Alaska Zoo‘s executive director Pat Lampi says, although Kali will be missed, the cub will have an opportunity in Buffalo that the Anchorage Zoo can’t match

“We’re always sorry to see the little cubs go, but we know it’s going to a good place and the fact that he is going to have a companion to spend time with is great, because as you know cubs live with their mother and siblings for two to three years, so it is good for them to have that companionship,” Lampi said.

The 60-pound cub is about 5 months old. He seemed relaxed in his carrier, while showing interest in all the media attention. Lampi says it is not difficult to find a zoo that wants a young polar bear.

“You know, U.S. Fish and Wildlife makes that determination.

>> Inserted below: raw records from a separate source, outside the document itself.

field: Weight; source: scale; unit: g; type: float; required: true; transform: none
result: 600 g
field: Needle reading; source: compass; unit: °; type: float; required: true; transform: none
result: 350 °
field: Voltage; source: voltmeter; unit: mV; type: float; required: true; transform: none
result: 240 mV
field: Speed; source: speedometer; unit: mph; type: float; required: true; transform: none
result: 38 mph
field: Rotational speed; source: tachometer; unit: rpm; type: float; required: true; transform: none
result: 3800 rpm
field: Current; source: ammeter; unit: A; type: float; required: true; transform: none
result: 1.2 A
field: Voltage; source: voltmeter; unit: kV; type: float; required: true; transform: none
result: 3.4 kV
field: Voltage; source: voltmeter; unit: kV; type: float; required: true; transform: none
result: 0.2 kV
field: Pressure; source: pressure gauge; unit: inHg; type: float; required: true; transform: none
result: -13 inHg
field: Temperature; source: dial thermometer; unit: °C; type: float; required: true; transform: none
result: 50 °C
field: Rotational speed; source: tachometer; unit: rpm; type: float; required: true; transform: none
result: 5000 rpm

And they use the assistance of the American Zoological Association, because they know who’s got what bears, who’s building what exhibits, which bears they already have, what might be a good companion for any orphan coming in,” Lampi said.

Shannon Jenson, Alaska Zoo curator, says she’s not worried about Kali’s future home.

“He’s full of personality and he really hams it up for the crowds and he really seems to like all the attention. Oh, I know he’ll do fine. He’ll do great. They have a great staff over there and they have another little cub, so that should be fine,” Jenson said.

Pat Lampi travelled along with Kali on the UPS flight to Louisville, Kentucky, for a plane change to Buffalo.

Lampi says it is important that the cub will be an “ambassador” for his species and help remind people of the importance of conservation.